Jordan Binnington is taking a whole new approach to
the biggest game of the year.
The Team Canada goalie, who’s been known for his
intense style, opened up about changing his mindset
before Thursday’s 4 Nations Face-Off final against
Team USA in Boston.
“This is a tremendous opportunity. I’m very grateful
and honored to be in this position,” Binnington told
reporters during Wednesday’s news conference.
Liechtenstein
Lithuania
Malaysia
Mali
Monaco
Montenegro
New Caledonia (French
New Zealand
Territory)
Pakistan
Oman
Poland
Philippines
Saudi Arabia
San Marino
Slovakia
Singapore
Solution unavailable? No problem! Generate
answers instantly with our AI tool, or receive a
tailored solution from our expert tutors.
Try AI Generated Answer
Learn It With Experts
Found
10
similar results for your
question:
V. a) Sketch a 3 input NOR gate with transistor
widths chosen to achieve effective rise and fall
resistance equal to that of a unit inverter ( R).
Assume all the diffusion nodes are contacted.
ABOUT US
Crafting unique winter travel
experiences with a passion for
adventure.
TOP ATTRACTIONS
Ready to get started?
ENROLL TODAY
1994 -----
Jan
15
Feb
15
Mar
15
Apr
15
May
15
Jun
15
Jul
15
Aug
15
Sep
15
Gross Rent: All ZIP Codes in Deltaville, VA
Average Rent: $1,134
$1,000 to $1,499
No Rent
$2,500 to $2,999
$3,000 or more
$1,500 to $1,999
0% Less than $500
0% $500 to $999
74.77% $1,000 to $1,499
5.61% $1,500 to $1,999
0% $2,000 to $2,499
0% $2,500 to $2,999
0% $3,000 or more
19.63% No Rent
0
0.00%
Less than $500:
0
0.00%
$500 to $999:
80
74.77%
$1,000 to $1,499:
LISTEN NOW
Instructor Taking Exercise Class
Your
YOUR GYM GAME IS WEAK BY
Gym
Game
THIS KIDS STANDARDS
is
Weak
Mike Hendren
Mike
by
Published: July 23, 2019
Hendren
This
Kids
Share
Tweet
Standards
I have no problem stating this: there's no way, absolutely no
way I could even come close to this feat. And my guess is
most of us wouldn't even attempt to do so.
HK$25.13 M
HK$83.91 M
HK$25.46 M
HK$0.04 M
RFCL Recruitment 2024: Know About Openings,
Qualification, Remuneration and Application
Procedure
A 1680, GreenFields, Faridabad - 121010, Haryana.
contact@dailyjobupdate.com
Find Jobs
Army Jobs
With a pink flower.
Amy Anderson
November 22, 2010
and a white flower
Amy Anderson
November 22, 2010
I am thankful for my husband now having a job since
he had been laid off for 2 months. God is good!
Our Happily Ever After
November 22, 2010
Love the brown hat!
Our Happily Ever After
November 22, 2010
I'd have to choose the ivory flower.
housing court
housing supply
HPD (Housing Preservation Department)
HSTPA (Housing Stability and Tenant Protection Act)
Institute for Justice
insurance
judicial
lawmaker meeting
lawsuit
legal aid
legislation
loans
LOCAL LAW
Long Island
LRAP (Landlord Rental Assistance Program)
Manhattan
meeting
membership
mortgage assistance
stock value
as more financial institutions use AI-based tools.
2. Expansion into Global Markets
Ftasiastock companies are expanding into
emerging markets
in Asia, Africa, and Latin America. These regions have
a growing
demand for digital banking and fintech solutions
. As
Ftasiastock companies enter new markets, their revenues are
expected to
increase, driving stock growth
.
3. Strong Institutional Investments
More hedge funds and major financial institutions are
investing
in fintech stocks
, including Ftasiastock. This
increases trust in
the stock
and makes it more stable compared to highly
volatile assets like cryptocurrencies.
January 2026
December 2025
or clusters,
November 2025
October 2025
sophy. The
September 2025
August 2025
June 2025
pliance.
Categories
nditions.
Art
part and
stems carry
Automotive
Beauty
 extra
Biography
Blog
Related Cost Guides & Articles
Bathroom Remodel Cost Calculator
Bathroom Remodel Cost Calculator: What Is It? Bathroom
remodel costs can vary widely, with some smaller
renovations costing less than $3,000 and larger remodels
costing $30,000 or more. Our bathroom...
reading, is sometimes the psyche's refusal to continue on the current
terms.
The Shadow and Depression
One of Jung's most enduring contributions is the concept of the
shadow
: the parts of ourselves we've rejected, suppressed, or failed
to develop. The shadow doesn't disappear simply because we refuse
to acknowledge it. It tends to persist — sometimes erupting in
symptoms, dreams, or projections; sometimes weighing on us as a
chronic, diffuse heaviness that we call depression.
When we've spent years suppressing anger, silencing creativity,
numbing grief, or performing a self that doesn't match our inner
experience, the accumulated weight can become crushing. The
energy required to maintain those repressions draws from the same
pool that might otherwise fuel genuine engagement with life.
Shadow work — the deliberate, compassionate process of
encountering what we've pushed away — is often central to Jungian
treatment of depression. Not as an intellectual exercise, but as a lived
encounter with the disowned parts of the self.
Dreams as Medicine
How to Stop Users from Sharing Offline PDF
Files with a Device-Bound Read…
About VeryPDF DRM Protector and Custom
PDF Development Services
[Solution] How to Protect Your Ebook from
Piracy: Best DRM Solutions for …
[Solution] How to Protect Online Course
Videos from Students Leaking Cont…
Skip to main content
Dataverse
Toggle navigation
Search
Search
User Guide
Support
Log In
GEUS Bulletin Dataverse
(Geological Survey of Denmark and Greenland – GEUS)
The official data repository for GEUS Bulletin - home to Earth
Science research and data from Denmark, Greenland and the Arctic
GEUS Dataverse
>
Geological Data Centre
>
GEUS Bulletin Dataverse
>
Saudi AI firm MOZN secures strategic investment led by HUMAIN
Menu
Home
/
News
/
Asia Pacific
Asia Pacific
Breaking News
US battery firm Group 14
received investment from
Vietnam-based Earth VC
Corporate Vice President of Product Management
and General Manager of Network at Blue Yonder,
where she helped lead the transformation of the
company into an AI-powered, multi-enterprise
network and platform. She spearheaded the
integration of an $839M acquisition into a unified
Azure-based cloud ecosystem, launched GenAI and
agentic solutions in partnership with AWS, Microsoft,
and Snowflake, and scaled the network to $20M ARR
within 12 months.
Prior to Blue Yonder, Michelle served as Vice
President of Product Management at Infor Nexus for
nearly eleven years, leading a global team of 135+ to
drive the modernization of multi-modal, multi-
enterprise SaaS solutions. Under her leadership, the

**Directive:** The whole of the data above must be given again, unaltered and complete.

**Answer section:**
Jordan Binnington is taking a whole new approach to
the biggest game of the year.
The Team Canada goalie, who’s been known for his
intense style, opened up about changing his mindset
before Thursday’s 4 Nations Face-Off final against
Team USA in Boston.
“This is a tremendous opportunity. I’m very grateful
and honored to be in this position,” Binnington told
reporters during Wednesday’s news conference.
Liechtenstein
Lithuania
Malaysia
Mali
Monaco
Montenegro
New Caledonia (French
New Zealand
Territory)
Pakistan
Oman
Poland
Philippines
Saudi Arabia
San Marino
Slovakia
Singapore
Solution unavailable? No problem! Generate
answers instantly with our AI tool, or receive a
tailored solution from our expert tutors.
Try AI Generated Answer
Learn It With Experts
Found
10
similar results for your
question:
V. a) Sketch a 3 input NOR gate with transistor
widths chosen to achieve effective rise and fall
resistance equal to that of a unit inverter ( R).
Assume all the diffusion nodes are contacted.
ABOUT US
Crafting unique winter travel
experiences with a passion for
adventure.
TOP ATTRACTIONS
Ready to get started?
ENROLL TODAY
1994 -----
Jan
15
Feb
15
Mar
15
Apr
15
May
15
Jun
15
Jul
15
Aug
15
Sep
15
Gross Rent: All ZIP Codes in Deltaville, VA
Average Rent: $1,134
$1,000 to $1,499
No Rent
$2,500 to $2,999
$3,000 or more
$1,500 to $1,999
0% Less than $500
0% $500 to $999
74.77% $1,000 to $1,499
5.61% $1,500 to $1,999
0% $2,000 to $2,499
0% $2,500 to $2,999
0% $3,000 or more
19.63% No Rent
0
0.00%
Less than $500:
0
0.00%
$500 to $999:
80
74.77%
$1,000 to $1,499:
LISTEN NOW
Instructor Taking Exercise Class
Your
YOUR GYM GAME IS WEAK BY
Gym
Game
THIS KIDS STANDARDS
is
Weak
Mike Hendren
Mike
by
Published: July 23, 2019
Hendren
This
Kids
Share
Tweet
Standards
I have no problem stating this: there's no way, absolutely no
way I could even come close to this feat. And my guess is
most of us wouldn't even attempt to do so.
HK$25.13 M
HK$83.91 M
HK$25.46 M
HK$0.04 M
RFCL Recruitment 2024: Know About Openings,
Qualification, Remuneration and Application
Procedure
A 1680, GreenFields, Faridabad - 121010, Haryana.
contact@dailyjobupdate.com
Find Jobs
Army Jobs
With a pink flower.
Amy Anderson
November 22, 2010
and a white flower
Amy Anderson
November 22, 2010
I am thankful for my husband now having a job since
he had been laid off for 2 months. God is good!
Our Happily Ever After
November 22, 2010
Love the brown hat!
Our Happily Ever After
November 22, 2010
I'd have to choose the ivory flower.
housing court
housing supply
HPD (Housing Preservation Department)
HSTPA (Housing Stability and Tenant Protection Act)
Institute for Justice
insurance
judicial
lawmaker meeting
lawsuit
legal aid
legislation
loans
LOCAL LAW
Long Island
LRAP (Landlord Rental Assistance Program)
Manhattan
meeting
membership
mortgage assistance
stock value
as more financial institutions use AI-based tools.
2. Expansion into Global Markets
Ftasiastock companies are expanding into
emerging markets
in Asia, Africa, and Latin America. These regions have
a growing
demand for digital banking and fintech solutions
. As
Ftasiastock companies enter new markets, their revenues are
expected to
increase, driving stock growth
.
3. Strong Institutional Investments
More hedge funds and major financial institutions are
investing
in fintech stocks
, including Ftasiastock. This
increases trust in
the stock
and makes it more stable compared to highly
volatile assets like cryptocurrencies.
January 2026
December 2025
or clusters,
November 2025
October 2025
sophy. The
September 2025
August 2025
June 2025
pliance.
Categories
nditions.
Art
part and
stems carry
Automotive
Beauty
 extra
Biography
Blog
Related Cost Guides & Articles
Bathroom Remodel Cost Calculator
Bathroom Remodel Cost Calculator: What Is It? Bathroom
remodel costs can vary widely, with some smaller
renovations costing less than $3,000 and larger remodels
costing $30,000 or more. Our bathroom...
reading, is sometimes the psyche's refusal to continue on the current
terms.
The Shadow and Depression
One of Jung's most enduring contributions is the concept of the
shadow
: the parts of ourselves we've rejected, suppressed, or failed
to develop. The shadow doesn't disappear simply because we refuse
to acknowledge it. It tends to persist — sometimes erupting in
symptoms, dreams, or projections; sometimes weighing on us as a
chronic, diffuse heaviness that we call depression.
When we've spent years suppressing anger, silencing creativity,
numbing grief, or performing a self that doesn't match our inner
experience, the accumulated weight can become crushing. The
energy required to maintain those repressions draws from the same
pool that might otherwise fuel genuine engagement with life.
Shadow work — the deliberate, compassionate process of
encountering what we've pushed away — is often central to Jungian
treatment of depression. Not as an intellectual exercise, but as a lived
encounter with the disowned parts of the self.
Dreams as Medicine
How to Stop Users from Sharing Offline PDF
Files with a Device-Bound Read…
About VeryPDF DRM Protector and Custom
PDF Development Services
[Solution] How to Protect Your Ebook from
Piracy: Best DRM Solutions for …
[Solution] How to Protect Online Course
Videos from Students Leaking Cont…
Skip to main content
Dataverse
Toggle navigation
Search
Search
User Guide
Support
Log In
GEUS Bulletin Dataverse
(Geological Survey of Denmark and Greenland – GEUS)
The official data repository for GEUS Bulletin - home to Earth
Science research and data from Denmark, Greenland and the Arctic
GEUS Dataverse
>
Geological Data Centre
>
GEUS Bulletin Dataverse
>
Saudi AI firm MOZN secures strategic investment led by HUMAIN
Menu
Home
/
News
/
Asia Pacific
Asia Pacific
Breaking News
US battery firm Group 14
received investment from
Vietnam-based Earth VC
Corporate Vice President of Product Management
and General Manager of Network at Blue Yonder,
where she helped lead the transformation of the
company into an AI-powered, multi-enterprise
network and platform. She spearheaded the
integration of an $839M acquisition into a unified
Azure-based cloud ecosystem, launched GenAI and
agentic solutions in partnership with AWS, Microsoft,
and Snowflake, and scaled the network to $20M ARR
within 12 months.
Prior to Blue Yonder, Michelle served as Vice
President of Product Management at Infor Nexus for
nearly eleven years, leading a global team of 135+ to
drive the modernization of multi-modal, multi-
enterprise SaaS solutions. Under her leadership, the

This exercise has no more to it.